Contrary to popular nonsense, the free market system fails when the market's are not free. And "free" means that we have the ability to refuse to buy the product or service being offered. But as our society has become more and more interdependent, our ability to refuse many products and services is gone. Fuel, electricity, health care, retirement funds, insurance, education, and such, we cannot reasonably do without. These are no longer free markets, they are 'captive' markets. And captive markets work very differently than free markets. In a captive market the sellers no longer have to fear us refusing to buy their products or services. All they fear is being undercut by their competitors. But their competitors fear the same thing, and they all know it. So it's in none of their interest to start a price war. In fact, it's in ALL of their interest to inch the prices up, and up, and up, until they threaten to "break" the consumer. And so that's what they do.

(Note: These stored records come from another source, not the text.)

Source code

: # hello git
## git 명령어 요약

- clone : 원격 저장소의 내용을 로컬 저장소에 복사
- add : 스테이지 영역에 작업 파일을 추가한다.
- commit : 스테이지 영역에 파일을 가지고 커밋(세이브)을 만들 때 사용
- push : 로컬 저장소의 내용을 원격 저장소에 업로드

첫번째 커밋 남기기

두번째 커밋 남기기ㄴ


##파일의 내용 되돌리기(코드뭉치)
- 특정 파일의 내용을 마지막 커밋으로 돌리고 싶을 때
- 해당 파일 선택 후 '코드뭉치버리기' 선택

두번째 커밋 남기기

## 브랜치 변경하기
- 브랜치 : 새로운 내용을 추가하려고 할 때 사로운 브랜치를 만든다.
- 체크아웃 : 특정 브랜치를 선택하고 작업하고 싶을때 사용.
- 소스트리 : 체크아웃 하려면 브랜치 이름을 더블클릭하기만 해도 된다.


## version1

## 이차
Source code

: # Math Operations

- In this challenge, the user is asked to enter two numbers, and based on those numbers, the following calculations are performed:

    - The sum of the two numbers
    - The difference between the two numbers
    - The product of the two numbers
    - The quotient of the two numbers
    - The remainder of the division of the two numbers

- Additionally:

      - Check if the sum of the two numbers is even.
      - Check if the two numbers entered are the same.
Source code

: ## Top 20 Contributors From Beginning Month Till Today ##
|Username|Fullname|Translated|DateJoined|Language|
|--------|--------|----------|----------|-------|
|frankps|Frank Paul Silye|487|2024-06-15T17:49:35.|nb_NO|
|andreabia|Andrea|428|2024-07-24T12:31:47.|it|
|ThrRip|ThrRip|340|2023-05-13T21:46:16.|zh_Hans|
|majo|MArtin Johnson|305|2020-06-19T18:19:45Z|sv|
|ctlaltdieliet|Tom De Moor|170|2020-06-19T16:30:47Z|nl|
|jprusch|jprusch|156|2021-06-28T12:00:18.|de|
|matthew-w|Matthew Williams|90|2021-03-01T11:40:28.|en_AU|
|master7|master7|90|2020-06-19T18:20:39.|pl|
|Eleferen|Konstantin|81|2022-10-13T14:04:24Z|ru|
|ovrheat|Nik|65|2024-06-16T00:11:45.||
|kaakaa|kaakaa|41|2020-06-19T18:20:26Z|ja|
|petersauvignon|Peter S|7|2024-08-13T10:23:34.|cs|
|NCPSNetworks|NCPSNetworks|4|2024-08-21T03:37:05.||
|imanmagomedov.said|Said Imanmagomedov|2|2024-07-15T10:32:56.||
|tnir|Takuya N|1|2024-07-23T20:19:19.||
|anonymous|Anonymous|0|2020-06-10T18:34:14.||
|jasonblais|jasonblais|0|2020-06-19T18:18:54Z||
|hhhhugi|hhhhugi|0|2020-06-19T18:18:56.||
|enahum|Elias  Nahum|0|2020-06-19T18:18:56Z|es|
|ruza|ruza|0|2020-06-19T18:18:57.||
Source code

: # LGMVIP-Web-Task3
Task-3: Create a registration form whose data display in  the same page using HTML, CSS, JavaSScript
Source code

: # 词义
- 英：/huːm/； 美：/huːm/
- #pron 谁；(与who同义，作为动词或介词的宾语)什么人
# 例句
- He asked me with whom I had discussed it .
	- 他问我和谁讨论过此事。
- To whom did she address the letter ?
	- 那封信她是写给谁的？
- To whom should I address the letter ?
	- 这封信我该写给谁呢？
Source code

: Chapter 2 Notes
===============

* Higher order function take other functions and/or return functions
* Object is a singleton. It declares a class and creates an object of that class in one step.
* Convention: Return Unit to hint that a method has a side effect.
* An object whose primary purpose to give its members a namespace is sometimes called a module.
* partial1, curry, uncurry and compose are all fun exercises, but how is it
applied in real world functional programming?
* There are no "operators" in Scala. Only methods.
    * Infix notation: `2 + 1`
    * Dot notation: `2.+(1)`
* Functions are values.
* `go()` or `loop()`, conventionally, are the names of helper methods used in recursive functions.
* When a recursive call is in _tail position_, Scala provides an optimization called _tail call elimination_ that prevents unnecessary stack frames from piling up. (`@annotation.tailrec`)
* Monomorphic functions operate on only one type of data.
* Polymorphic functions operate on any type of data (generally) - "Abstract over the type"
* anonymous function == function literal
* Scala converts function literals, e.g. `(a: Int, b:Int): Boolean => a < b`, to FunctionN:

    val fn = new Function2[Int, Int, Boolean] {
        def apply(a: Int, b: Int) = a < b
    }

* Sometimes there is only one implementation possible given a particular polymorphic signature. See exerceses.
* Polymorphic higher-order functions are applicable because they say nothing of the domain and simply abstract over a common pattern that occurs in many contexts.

Welcome to our world. Where the cost of oil, gasoline, utilities, insurance, health care, medicines, education and everything else we have to buy has crept up and up and up until it threatens to "break" us. Because these are all, now, captive markets, and not free markets.
Non-public K-12 education would be a captive market. If we "deregulate" education, and turn it over to the market system, it will become more expensive, by far, and stagnate in terms of quality. Just as has happened with all these other examples of captive market products and services.
In the end it would be far cheaper and less painful to simply fix the bad schools that we have.
So... you are pro-choice but not when it comes to schools eh?
I am anti-"deregulation" if it causes any more of these 'captive markets'. The average American already can't afford to buy gasoline, pay utilities, purchase health insurance, pay for health care, buy medications, retire, and pay their taxes. All because the cost of these things are up as high as they can possibly go without completely "breaking" the system.
Our free market isn't free at all. And it's killing us. If we dump the primary education system onto the market, the same thing will happen to it that has happened to all these other captive markets. And we'll just get hosed all over, again.